Document segment »
*** Begin section ***

- Original language: English
- Written by: John Guare
- Genre: Black comedy
- Setting: Henny's apartment, Deirdre's apartment, and Henny's hospital room.

Premiere
- Date: 1979
- Place: Goodman Theatre Chicago, Illinois

= Bosoms and Neglect =

Play written by John Guare

Bosoms and Neglect is a play by American playwright John Guare, first staged in 1979 at the Goodman Theatre in Chicago, Illinois.

==Productions==
Bosoms and Neglect opened on Broadway at the Longacre Theatre on May 3, 1979, where it ran for 4 performances. Direction was by Mel Shapiro, scenery by John Wulp, and costumes by Willa Kim. The cast included Kate Reid (Henny), Paul Rudd (Scooper), and Marian Mercer (Deirdre). For her performance, Kate Reid was nominated for the Drama Desk Award for Outstanding Actress in a Play.

The play had premiered in a limited engagement at the Goodman Theatre in Chicago, Illinois, that opened on March 1, 1979.

A revised version was presented at the New York Theatre Workshop on March 26, 1986. Directed by Larry Arrick, the cast starred Anne Meara (henny), Richard Cavanaugh, and April Shawhan.

The play opened Off-Broadway, produced by the Signature Theatre Company at The Peter Norton Space on December 1, 1998 and closed on January 10, 1999. The play was directed by Nicholas Martin, with fight director Rick Sordelet, set design by James Noone, costume design by Gail Brassard, lighting design by Frances Aaronson, and sound design by Red Ramona. The cast starred David Aaron Baker (Scooper), Katie Finneran (Deidre), and Mary Louise Wilson (Henny). The production was nominated for the Drama Desk Award for Outstanding Revival of a Play.

*** End section ***

Dataset »
*** Begin section ***

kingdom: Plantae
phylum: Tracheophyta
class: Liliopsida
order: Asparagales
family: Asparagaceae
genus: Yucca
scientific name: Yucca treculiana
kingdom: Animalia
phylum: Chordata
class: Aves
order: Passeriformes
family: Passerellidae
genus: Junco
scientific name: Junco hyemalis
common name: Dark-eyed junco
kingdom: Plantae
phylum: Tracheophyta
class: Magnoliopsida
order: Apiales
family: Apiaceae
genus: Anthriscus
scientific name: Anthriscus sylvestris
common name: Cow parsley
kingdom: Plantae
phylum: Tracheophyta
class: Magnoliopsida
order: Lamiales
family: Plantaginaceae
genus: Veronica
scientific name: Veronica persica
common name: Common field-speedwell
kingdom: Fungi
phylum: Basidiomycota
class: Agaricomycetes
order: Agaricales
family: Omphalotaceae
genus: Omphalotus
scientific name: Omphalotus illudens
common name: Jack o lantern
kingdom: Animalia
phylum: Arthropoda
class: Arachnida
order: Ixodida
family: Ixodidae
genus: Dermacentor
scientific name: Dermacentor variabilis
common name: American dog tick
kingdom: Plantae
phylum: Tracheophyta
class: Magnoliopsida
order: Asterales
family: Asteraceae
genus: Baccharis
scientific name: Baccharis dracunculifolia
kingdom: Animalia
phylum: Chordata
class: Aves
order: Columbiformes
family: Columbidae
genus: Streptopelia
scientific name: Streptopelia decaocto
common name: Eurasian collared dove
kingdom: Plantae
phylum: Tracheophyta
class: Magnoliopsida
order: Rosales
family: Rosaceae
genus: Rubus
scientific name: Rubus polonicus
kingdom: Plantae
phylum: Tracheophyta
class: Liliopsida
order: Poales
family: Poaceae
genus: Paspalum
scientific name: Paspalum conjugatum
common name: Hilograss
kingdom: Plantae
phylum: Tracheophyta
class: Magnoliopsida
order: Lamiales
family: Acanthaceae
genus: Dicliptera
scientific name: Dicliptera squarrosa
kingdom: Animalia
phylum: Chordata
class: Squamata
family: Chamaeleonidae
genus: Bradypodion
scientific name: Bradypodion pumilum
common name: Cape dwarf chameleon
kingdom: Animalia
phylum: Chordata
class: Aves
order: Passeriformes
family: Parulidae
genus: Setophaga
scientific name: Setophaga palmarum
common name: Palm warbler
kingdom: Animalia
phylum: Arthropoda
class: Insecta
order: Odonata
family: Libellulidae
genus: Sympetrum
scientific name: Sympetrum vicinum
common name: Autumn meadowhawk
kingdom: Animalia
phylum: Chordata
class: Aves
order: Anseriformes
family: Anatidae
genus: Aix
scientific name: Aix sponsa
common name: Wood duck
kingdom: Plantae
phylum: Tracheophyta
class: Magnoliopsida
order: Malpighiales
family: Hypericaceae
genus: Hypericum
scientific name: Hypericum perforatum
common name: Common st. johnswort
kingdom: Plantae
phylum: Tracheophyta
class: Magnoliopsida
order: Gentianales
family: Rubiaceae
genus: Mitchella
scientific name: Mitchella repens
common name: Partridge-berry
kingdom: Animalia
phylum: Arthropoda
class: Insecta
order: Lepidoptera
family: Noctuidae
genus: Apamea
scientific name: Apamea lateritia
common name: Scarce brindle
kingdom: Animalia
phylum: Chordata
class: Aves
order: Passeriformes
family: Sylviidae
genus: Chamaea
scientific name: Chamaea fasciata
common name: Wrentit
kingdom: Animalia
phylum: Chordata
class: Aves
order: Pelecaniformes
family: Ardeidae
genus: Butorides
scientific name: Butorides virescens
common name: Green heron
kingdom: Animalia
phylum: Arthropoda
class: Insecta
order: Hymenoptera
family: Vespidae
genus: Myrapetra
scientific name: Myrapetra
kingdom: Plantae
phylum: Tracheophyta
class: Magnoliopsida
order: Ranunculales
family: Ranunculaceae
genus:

*** End section ***

Exercise instructions » Rewrite the part of the Bosoms and Neglect article that begins with the words "The play opened" and stops after "Revival of a Play.", substituting "Mel Shapiro" for "Nicholas Martin".

Solution to this exercise »
The play opened Off-Broadway, produced by the Signature Theatre Company at The Peter Norton Space on December 1, 1998 and closed on January 10, 1999. The play was directed by Mel Shapiro, with fight director Rick Sordelet, set design by James Noone, costume design by Gail Brassard, lighting design by Frances Aaronson, and sound design by Red Ramona. The cast starred David Aaron Baker (Scooper), Katie Finneran (Deidre), and Mary Louise Wilson (Henny). The production was nominated for the Drama Desk Award for Outstanding Revival of a Play.